00:10Pour nous éclairer, vous avez choisi d'inviter Hugo Micheron, c'est aujourd'hui le spécialiste de référence sur cette région du monde.
00:16Bonjour et bienvenue.
00:17Bonjour Hugo Micheron.
00:18Bonjour.
00:19Enseignant, chercheur spécialiste du djihadisme et des relations entre l'Europe et le Moyen-Orient,
00:23et je précise que vous avez vécu en Syrie en 2008 et 2009.
00:27Je voudrais d'abord qu'on s'arrête sur ce groupe HTS, dirigé par Al Joulani, qui veut désormais qu'on l'appelle Al Charest.
00:34Al Joulani, c'était son nom de guerre.
00:37On entend tout et son contraire depuis quelques jours, à la fois sur cet homme et à la fois sur ce groupe.
00:42Al Joulani dit qu'il a rompu avec le djihadisme international, il s'est taillé la barbe, a abandonné son turban noir.
00:48C'est de la dissimulation ou on peut le croire ?
00:52C'est un énorme pragmatique qui a révisé son positionnement à l'aune de ce qui était nécessaire pour lui pour prendre le pouvoir en Syrie.

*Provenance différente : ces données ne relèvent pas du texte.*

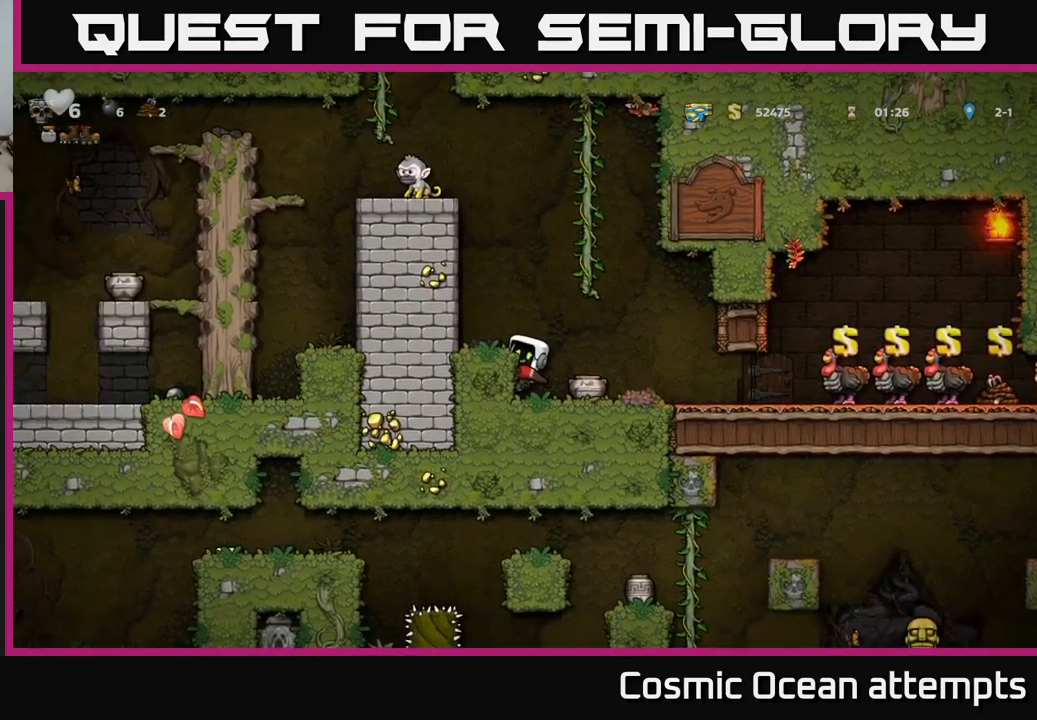
{"buttons": ["DPAD_RIGHT"], "left_stick": "center", "right_stick": "center", "events": [[134, "DPAD_DOWN", "down"], [300, "A", "down"], [367, "DPAD_DOWN", "up"], [417, "A", "up"], [467, "DPAD_RIGHT", "down"]]}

01:01C'est un individu, pour rappeler un peu son parcours, qui avait rejoint les rangs des djihadistes en Irak en 2003, donc il y a plus de 20 ans.
01:11Il y a passé 8 ans, une grande partie d'ailleurs en prison au contact avec l'état-major de ce que va devenir ensuite Daesh.
01:18Et c'est l'un des tout premiers djihadistes qui est rentré en Syrie.
01:21Les gens l'ont peut-être oublié, mais en 2011, quand éclatent les printemps arabes et les révoltes contre le régime syrien, il n'y a pas de djihadistes.
01:28Il n'y en a pas. Il y a des gens qui sont des révolutionnaires, alors il y a toute une myriade d'opposants.
01:33On commence à voir apparaître des groupes islamistes à l'été 2011 et les premiers djihadistes, c'est Joulani et ses hommes, 200 personnes, qui rentrent.
01:40Et ce qu'on a tendance à oublier en ce moment dans les discussions, c'est que c'est précisément l'arrivée des djihadistes dans la rébellion syrienne
01:48qui va donner un argument massue au régime pour pouvoir réprimer l'ensemble de l'opposition.
01:53Et l'une des raisons pour lesquelles ce régime a mis aussi autant de temps à tomber, c'est parce qu'il y a eu des gens comme Joulani,
01:58le journaliste a été le premier d'entre eux, qui ont voulu djihadiser la rébellion syrienne.
02:01Donc effectivement, c'est une excellente nouvelle que le régime soit tombé.
02:05Les crimes du régime sont à un tel niveau d'atrocité que je pense que c'est impossible, sans être totalement à côté de la plaque, de dire quoi que ce soit à ce sujet.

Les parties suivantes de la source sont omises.